Are we as an industry sick with green? Consumer markets in general are saturated with a haze of green thought and activity, which of course is beneficial for and considerate of the planet on which we live—and frankly, long overdue. But, one might ask, in the race for products that are natural, organic, bio-derived, renewable, sustainable, processed more efficiently, synthetic but safer, based on green chemistry, Ecocert- or BDIH-compliant, USDA Organic, etc.: Are we confusing the consumer?

This point stirred some debate at Cosmetics & Toiletries magazine’s Green Summit. As one attendee observed, with all the logos representing the different certifications, product labels look like a collection of Boy Scout badges. The danger in this is that the consumer may overlook them all simply to avoid confusion, thereby defeating their purpose.

The industry is responding not by steering away from marketing products as green, but by attempting to better define the physiological aspects of a material’s greenness. For example, terms such as bio-derived and renewable are being used to communicate a material’s origin and efforts that companies are making to replace resources that are used. Bio-derived materials are the focus of Lochhead et al.’s article, “Recent Advances in Biopolymers and Biomedical Materials."

Organic is another green claim that is being better defined, primarily by stricter regulatory guidelines. In the end, it is not only important to communicate to consumers how a product is green, but also that green products are not necessarily safer. This key fact is expressed in Mehling, Pellón and Hensen’s feature, “Mildness Meets Greenness."

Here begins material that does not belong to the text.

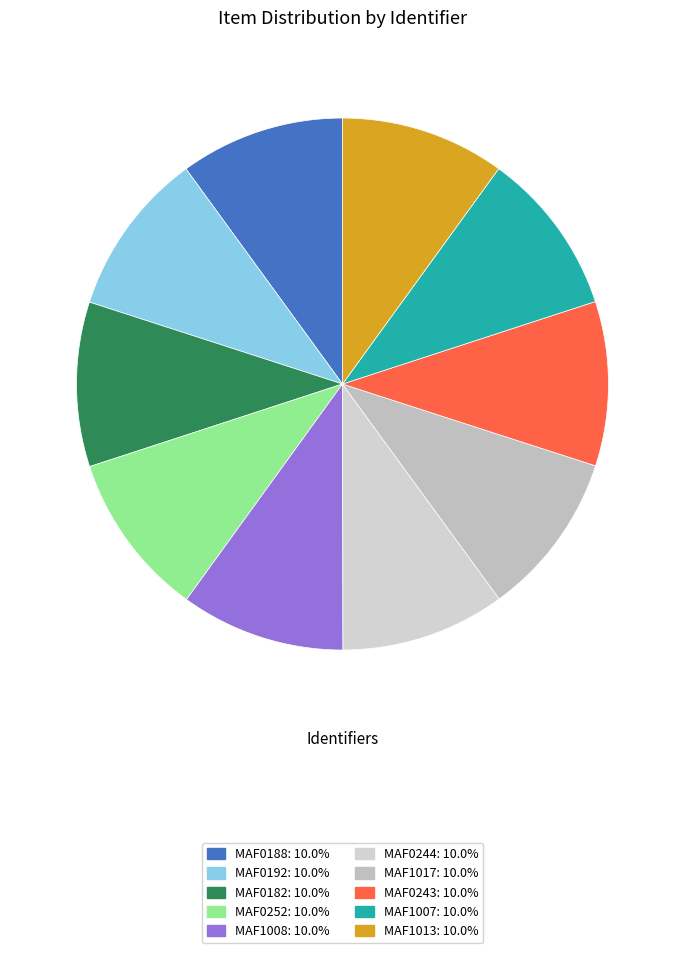

Is MAF0244 the majority of the pie?

No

Does any of this feel like déjà vu, perhaps from the industry’s experience with naturals? An interesting cycle is taking place as science changes general consumer perception. Take natural as an example. Natural products impart in consumers a feeling of safety because they are believed to be unaltered and thus more compatible with the human body. Then science altered them, creating nature-derived and nature-identical variations—some of them actually being safer. Stemming from this natural-is-better phenomenon, green has instilled an overall feeling of well-being and safety, both personally and ecologically, but as mentioned previously, their various definitions are beginning to cause confusion.

What’s next? Supernatural naturals? Cosmespiritual experiences? Or will product claims just simmer down to a simplified ground state?